A total of 56,014 participants were included in the final analysis. The researchers reported a positive association between VTE and all measurements of body mass, including body weight, BMI, total body fat mass, waist circumference and hip circumference.

Six hundred and forty-one incident VTE events were reported, with an incidence rate of 1.15 per 1,000 person-years (95% CI, 1.06-1.24). Dose-response relationships between all anthropometric measurements and VTE, even after adjustment for confounding factors such as physical activity, smoking, hormone replacement therapy, hypertension, diabetes and cholesterol levels, were reported.

The risk of VTE was higher in normal-weight individuals with high hip circumference compared with those with low hip circumference. In a mutually adjusted analysis of waist and hip circumference, the researchers reported that hip circumference was positively associated with VTE in women but not in men, and that waist circumference was positively associated with VTE in men but not in women.

The study results are consistent, according to the researchers, with results from other studies of the relationship between VTE and BMI, as well as a smaller study of the relationship between waist circumference and VTE. The researchers said that their results have generated some new information regarding a previously unexplored relationship.

“To the best of our knowledge, no studies have investigated the association between peripheral obesity, measured as hip circumference, and VTE,” the researchers wrote. “We found a statistically significant positive association between VTE and hip circumference in both men and women; however, this effect of peripheral obesity, because when people become very obese, fat accumulates all over the body, and thus, persons with a large hip circumference also have a large waist circumference. On the other hand, no association has been found between hip circumference and coronary heart disease.”

Severinsen MT. Circulation. 2009;120:1850-1857.

PERSPECTIVE

BMI is a commonly used measurement of obesity, but it does not take into account body fat distribution. Many prior studies have indicated that the distribution of body fat helps predict the future risk of cardiovascular disease. For example, peripheral obesity — an elevated hip circumference — does not seem to be nearly as strong a risk factor for CVD as central obesity (0.102 cm for men and 0.88 cm for women).
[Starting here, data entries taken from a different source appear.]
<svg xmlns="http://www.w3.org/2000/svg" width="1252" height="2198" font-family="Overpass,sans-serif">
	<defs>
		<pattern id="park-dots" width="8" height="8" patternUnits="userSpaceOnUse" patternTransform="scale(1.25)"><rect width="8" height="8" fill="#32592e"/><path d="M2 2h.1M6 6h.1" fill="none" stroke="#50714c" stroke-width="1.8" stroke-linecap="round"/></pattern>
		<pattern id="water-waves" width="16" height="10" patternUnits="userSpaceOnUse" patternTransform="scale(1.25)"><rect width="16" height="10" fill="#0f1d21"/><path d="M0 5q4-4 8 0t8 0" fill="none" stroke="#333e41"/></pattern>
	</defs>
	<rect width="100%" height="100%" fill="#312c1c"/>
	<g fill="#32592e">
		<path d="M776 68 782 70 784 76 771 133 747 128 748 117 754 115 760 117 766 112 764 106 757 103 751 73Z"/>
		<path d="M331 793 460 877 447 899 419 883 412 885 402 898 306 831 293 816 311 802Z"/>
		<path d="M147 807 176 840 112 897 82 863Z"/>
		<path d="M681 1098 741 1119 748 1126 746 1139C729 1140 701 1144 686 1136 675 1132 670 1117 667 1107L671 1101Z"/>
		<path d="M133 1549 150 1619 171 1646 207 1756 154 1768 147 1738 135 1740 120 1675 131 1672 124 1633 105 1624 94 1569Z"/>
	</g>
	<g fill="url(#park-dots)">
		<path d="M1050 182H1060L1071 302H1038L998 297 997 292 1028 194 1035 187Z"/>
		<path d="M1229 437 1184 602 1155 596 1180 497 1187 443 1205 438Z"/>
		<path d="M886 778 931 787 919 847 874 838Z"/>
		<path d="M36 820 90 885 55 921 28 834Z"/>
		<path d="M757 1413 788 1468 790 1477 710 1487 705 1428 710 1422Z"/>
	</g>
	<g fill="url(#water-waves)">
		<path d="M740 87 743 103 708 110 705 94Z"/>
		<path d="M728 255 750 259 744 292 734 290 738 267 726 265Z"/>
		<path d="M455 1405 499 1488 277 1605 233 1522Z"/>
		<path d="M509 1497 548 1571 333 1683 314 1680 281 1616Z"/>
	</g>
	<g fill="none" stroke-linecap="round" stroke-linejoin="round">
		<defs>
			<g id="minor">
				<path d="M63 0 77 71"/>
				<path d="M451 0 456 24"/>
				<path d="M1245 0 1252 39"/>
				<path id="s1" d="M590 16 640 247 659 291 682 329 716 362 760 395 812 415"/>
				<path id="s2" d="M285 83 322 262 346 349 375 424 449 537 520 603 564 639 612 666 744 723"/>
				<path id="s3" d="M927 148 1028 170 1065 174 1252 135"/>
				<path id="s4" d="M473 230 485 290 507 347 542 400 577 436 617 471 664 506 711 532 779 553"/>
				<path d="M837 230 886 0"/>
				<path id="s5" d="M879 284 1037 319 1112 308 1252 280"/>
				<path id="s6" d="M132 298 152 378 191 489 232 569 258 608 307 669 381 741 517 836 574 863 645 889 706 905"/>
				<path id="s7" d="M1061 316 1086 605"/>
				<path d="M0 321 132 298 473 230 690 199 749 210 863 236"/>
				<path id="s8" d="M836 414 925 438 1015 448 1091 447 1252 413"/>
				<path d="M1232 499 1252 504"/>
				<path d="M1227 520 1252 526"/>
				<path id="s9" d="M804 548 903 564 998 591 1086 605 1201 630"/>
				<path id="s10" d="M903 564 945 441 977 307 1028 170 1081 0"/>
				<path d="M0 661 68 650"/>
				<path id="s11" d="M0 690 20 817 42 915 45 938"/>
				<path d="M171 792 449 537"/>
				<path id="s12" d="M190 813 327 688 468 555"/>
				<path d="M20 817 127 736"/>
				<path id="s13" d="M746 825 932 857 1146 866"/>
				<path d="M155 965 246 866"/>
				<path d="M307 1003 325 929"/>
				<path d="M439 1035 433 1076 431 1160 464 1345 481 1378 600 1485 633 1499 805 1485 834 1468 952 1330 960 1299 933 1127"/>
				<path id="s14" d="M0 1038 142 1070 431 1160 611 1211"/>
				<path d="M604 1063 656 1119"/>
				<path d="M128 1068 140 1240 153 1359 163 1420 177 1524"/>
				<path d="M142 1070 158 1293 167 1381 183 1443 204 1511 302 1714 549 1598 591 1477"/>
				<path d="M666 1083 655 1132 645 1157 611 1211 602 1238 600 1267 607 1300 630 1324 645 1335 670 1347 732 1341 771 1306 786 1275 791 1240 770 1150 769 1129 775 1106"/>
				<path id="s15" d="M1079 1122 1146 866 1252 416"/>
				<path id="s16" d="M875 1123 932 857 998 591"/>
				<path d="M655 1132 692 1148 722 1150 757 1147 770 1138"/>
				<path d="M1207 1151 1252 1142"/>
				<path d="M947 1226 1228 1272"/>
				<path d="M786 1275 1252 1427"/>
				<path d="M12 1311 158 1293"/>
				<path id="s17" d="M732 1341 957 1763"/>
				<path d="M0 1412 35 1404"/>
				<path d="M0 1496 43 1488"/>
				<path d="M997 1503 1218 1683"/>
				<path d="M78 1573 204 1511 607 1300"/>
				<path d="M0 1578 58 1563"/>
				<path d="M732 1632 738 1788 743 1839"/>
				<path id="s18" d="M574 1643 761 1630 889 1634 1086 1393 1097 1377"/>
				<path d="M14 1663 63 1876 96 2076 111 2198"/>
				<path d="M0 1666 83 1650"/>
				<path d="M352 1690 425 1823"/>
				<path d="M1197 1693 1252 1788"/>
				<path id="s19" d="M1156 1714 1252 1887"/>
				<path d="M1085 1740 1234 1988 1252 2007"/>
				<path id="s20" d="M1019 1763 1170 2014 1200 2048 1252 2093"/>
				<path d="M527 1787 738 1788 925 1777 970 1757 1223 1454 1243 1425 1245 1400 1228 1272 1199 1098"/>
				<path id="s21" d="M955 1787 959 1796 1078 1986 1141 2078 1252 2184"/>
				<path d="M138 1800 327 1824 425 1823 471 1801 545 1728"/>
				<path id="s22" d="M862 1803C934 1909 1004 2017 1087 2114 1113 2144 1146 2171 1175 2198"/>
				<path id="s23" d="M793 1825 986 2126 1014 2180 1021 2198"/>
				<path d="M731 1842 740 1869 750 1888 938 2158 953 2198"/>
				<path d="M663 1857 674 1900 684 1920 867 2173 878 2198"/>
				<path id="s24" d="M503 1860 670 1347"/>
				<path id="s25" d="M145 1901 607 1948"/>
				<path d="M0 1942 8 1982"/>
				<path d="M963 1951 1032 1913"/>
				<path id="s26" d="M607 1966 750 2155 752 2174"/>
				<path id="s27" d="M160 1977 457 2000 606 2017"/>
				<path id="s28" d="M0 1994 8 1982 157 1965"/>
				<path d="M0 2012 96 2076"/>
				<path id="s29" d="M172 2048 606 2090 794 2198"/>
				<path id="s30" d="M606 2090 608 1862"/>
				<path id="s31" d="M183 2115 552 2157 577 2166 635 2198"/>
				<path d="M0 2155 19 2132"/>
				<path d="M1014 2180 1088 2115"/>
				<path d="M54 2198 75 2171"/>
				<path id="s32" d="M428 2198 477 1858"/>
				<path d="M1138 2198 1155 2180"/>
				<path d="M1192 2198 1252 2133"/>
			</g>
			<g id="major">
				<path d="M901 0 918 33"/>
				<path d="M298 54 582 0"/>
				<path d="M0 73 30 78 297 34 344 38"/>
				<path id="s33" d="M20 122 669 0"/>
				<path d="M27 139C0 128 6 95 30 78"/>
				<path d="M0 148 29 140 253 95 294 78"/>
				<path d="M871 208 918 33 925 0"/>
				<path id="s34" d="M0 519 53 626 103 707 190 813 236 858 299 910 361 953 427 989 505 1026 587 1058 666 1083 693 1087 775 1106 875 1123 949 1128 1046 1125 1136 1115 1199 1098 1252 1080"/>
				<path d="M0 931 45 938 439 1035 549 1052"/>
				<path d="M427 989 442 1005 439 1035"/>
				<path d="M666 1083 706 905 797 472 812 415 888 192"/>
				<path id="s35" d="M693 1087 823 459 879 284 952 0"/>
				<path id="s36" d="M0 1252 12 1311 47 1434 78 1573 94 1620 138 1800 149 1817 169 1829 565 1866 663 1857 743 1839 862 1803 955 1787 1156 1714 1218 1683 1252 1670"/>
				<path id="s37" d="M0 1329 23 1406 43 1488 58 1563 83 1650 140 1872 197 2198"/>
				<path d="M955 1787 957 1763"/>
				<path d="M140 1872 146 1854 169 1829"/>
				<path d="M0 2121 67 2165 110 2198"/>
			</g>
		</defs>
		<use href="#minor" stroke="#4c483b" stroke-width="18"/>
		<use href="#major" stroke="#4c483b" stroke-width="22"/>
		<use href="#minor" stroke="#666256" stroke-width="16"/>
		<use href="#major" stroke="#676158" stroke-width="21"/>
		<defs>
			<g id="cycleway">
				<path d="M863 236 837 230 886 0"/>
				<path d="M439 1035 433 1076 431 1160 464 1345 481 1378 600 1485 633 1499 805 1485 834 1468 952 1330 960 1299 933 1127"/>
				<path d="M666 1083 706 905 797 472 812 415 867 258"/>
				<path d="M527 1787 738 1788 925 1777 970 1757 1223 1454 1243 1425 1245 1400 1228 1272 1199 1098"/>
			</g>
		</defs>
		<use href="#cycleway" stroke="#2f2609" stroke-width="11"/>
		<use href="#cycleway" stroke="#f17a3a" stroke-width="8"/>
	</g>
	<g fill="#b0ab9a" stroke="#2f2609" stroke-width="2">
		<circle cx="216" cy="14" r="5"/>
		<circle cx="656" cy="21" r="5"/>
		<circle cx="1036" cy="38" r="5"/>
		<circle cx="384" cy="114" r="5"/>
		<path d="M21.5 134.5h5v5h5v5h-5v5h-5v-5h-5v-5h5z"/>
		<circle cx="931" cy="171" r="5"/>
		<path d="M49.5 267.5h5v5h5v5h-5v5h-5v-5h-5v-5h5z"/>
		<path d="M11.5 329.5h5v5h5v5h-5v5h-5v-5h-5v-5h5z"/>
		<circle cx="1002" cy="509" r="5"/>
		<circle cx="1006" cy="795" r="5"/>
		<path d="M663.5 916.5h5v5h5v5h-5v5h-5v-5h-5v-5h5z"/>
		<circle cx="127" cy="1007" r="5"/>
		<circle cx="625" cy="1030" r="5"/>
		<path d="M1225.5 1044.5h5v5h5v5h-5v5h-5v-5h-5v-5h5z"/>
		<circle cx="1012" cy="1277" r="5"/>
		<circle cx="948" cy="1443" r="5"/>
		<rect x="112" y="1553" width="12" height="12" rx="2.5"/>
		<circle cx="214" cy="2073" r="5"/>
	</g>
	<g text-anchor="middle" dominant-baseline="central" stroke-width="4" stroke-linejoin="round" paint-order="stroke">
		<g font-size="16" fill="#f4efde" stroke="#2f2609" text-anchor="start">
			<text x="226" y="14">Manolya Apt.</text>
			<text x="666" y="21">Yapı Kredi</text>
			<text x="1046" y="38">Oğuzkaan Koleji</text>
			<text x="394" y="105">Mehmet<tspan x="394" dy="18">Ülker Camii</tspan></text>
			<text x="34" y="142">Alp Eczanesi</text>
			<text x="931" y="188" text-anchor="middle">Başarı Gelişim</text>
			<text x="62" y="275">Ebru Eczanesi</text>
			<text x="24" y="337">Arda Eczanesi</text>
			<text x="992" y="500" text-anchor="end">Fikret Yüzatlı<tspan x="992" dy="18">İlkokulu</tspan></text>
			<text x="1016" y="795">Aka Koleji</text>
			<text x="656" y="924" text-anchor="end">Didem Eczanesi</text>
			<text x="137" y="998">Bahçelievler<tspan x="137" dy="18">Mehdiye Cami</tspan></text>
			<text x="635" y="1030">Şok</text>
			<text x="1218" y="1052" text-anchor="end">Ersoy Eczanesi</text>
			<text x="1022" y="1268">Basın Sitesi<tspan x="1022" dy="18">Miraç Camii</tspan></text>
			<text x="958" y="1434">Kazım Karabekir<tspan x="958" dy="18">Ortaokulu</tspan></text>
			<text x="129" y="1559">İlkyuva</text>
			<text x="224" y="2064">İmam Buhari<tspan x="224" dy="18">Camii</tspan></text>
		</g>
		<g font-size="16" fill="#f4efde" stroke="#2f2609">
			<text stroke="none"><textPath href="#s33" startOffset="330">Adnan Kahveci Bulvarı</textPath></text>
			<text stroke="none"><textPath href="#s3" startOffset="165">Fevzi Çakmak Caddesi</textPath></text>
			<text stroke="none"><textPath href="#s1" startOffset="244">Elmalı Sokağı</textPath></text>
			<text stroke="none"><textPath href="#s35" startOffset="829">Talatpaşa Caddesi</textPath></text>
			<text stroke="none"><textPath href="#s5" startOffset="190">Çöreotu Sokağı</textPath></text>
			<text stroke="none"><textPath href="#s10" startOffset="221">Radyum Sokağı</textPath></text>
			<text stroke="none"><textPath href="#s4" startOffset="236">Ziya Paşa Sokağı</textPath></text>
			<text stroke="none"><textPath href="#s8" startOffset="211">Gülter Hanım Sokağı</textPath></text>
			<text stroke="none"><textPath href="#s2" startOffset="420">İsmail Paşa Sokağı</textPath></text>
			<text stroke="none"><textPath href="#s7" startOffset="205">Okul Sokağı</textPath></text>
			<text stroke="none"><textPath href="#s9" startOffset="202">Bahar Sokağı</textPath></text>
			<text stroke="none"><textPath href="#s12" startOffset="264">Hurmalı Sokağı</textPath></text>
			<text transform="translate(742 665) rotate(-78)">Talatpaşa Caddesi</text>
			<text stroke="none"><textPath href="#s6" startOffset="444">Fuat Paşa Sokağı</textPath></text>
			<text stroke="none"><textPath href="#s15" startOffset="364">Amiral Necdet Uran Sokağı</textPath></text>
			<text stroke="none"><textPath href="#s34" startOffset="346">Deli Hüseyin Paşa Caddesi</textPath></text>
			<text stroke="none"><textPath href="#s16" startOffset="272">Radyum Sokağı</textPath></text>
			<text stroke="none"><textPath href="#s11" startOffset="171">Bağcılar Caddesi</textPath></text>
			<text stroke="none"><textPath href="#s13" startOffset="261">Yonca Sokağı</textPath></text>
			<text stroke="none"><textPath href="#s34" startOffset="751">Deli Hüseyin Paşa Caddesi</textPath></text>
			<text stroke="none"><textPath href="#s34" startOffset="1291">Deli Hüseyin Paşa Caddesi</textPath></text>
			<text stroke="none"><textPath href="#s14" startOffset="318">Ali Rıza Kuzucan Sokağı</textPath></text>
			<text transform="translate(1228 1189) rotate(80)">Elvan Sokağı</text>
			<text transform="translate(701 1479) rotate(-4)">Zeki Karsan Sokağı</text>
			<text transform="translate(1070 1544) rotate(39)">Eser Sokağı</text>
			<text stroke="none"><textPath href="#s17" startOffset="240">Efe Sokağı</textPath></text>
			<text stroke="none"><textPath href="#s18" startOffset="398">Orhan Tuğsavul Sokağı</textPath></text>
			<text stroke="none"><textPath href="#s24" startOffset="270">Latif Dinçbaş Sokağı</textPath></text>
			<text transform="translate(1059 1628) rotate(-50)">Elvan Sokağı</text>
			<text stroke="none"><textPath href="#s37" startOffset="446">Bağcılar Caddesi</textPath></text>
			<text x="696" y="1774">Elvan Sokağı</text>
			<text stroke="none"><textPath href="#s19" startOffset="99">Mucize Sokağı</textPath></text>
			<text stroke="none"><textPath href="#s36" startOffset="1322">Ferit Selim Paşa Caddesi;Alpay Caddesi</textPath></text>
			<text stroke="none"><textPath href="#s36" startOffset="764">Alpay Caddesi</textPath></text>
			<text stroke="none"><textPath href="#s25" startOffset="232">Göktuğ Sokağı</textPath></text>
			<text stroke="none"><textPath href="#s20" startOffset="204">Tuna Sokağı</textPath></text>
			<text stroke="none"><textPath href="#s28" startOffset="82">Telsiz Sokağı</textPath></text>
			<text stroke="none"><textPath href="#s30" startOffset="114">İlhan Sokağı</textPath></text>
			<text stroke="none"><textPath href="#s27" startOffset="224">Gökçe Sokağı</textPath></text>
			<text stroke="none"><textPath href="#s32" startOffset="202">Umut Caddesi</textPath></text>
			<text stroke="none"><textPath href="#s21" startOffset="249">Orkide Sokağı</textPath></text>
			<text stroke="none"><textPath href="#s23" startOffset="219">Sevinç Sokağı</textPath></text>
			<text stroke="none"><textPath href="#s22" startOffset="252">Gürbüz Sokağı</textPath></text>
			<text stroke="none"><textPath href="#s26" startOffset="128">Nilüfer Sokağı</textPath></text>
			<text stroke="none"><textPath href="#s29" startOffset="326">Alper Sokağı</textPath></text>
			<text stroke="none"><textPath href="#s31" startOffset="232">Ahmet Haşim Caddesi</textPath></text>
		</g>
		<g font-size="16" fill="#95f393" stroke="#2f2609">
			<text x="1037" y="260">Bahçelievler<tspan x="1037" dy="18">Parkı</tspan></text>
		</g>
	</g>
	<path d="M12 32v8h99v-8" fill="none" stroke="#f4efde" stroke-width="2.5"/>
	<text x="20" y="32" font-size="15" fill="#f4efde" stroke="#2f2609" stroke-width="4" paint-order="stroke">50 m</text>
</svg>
Unlike the situation with coronary heart disease risk, in this study a higher hip circumference in normal weight adults was associated with a higher risk of VTE. There was also a correlation between unprovoked VTEs and all measurements of obesity that was independent of diabetes, hypertension and dyslipidemia.

– Roger S. Blumenthal, MD

Cardiology Today Section Editor

PERSPECTIVE

Increased abdominal girth characterizes metabolic syndrome which, in turn, is associated with increased catechol levels. Increased catechols increase Factor VIII that may underlie these results (at least in men).